All of the major indexes are showing a similar pattern; however the breakout thus far is marginal at best. Here is the 2 year chart of the S&P 500 clearly showing the importance of the decisive break of the 800 level as long term support. What we are seeing in the cup is a move in the direction of the trend (down, visually up on the rotated chart). Since late November of 2008, there was a consolidation of the move, and as of the moment, the breakout, which would define the action since November as a continuation pattern, is still in question.

If the market is going to be led out of this mess and maintain 800 as support, it will probably be on the shoulders of the Nasdaq 100. Among the strongest and most liquid stocks in this group is Amazon.com. Here is the 2 year chart appropriately oriented (up is up). Amazon has a relative strength of 95 and now sits between converging 50 and 200 day moving averages.

While technically strong, it would probably take a strong market to propel the strongest stocks such as Amazon upward and it would be too risky to buy a stock like this in a bad market .

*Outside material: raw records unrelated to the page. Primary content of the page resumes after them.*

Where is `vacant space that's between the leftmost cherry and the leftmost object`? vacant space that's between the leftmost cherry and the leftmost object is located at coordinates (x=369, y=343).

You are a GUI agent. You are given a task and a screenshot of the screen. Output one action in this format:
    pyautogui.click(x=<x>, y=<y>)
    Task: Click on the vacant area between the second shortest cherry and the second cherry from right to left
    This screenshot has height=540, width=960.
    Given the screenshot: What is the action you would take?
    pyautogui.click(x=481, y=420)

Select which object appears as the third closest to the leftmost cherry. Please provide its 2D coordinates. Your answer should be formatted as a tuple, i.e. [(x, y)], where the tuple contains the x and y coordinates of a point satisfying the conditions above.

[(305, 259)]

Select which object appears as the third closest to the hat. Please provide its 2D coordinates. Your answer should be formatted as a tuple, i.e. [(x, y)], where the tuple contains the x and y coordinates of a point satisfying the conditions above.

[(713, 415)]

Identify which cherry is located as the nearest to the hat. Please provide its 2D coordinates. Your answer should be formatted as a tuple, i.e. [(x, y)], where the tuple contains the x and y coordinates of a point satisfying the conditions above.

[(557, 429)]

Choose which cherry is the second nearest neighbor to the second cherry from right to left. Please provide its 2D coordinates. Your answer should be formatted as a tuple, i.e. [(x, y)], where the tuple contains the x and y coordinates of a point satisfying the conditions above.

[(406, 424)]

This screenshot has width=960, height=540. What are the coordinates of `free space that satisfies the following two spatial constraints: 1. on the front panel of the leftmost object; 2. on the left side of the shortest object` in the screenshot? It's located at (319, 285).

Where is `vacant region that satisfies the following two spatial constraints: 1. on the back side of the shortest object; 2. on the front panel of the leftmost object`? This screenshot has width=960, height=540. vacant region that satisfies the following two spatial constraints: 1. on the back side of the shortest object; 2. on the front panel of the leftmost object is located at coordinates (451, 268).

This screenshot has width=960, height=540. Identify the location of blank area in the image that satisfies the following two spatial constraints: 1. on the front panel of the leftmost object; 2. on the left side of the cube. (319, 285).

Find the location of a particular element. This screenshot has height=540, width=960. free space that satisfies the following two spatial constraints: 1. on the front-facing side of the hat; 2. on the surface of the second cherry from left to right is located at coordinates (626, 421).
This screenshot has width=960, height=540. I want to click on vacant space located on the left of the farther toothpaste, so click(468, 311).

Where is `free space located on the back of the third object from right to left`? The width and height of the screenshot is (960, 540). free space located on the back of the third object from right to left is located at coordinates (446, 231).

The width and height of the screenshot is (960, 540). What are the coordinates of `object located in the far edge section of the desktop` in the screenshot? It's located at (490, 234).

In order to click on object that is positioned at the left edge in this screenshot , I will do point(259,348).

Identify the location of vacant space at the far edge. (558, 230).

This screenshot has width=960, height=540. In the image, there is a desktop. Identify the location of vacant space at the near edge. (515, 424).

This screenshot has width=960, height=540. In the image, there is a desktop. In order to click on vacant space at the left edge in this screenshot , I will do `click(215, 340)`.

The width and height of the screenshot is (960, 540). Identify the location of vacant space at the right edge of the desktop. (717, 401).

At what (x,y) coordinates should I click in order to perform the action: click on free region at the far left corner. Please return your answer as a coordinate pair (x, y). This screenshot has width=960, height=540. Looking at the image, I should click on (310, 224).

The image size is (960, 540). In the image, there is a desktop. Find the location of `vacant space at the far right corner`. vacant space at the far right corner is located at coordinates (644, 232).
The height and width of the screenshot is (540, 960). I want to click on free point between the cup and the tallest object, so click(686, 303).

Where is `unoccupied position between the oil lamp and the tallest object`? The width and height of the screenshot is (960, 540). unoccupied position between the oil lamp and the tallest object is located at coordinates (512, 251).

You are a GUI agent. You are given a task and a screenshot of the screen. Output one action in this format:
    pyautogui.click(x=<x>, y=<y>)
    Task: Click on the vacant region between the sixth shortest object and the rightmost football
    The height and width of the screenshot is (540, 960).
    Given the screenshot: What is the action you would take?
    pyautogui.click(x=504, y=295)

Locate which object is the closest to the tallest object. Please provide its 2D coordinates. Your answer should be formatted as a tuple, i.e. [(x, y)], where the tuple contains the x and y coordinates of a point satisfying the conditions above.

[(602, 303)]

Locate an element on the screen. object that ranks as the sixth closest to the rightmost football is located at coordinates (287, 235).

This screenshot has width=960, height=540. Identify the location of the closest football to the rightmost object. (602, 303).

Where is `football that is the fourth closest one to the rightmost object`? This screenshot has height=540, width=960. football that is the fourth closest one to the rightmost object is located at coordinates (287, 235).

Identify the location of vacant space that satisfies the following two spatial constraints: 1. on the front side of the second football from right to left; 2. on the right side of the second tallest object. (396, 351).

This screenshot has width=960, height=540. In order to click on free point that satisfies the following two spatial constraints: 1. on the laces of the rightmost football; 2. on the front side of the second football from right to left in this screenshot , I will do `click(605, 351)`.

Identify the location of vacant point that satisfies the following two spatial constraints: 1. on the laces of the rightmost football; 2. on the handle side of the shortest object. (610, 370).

How important is 800 as support? Very important. When the market was slammed down to about 800 on Monday, following the close, CNBC trotted out none other than Alan Greenspan, the Maestro, to declare among other things that stocks are "cheap." No surprise here in that the Maestro has been the number one go-to guy for manipulating public opinion on financial markets. But what is most disconcerting about the market action following his comments is the oversold market seems to have not been able to rally. In fact today, just the 2nd day after his comments, the market is selling off into new low ground. This would seem to be significant. When the Maestro cannot support a long term support level, then who can?

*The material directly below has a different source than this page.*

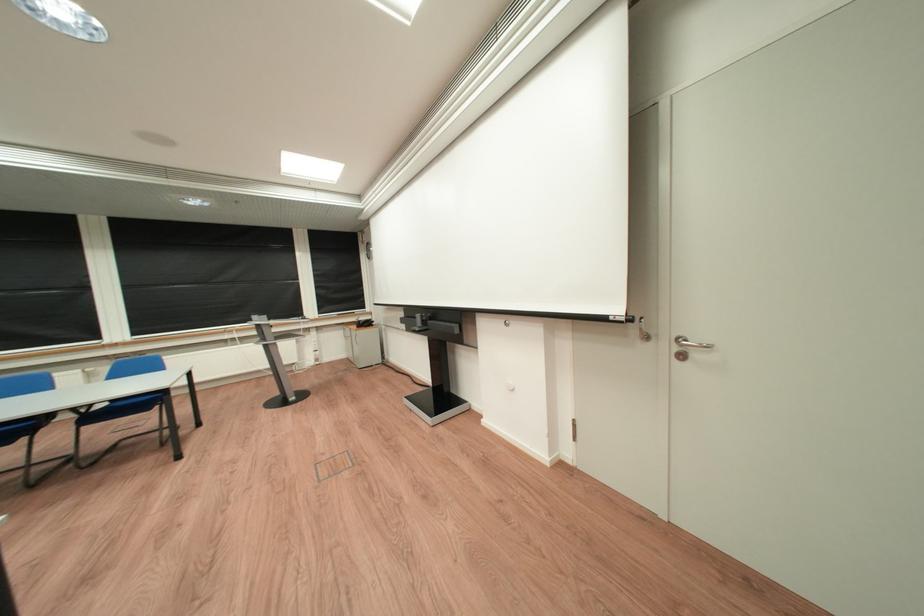
At what (x,y) coordinates should I click in order to perform the action: click on blue chair sitting surface. Please return your answer as a coordinate pair (x, y). Looking at the image, I should click on (15, 435).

The market is now closing with the S&P at 780, which is about 2.5% lower than the "breakout" point of the handle in the S&P 500 chart above. If 3% is taken as a "decisive" break of support at 800, then the S&P sits less than 0.5% above what can be considered, a failure of support.
Do you believe in miracles?
Today's Market
The Dow broke into multi-year lows today. How can this be just two days after the Maestro declared stocks "cheap"? The problem is one of credibility. Mr. Greenspan, once the most respected individual on Wall Street has lost his. In addition, Wall Street, the nebulous reason for the US' prosperity since the Reagan years, has gone from perceived hero to actual demon.
The important question for most investors is whether to be in cash or gold. The problem with gold as an entry point is that it is very much overbought after having surged off of practically no consolidation from its autumn of 2008 bottom. From my perspective, as for adding to existing positions, its time to be patient. And while the fundamental picture appears bullish to me, its difficult to dismiss the magnitude, intensity, and duration of the summer/fall sell off in gold and gold stocks as just a shakeout.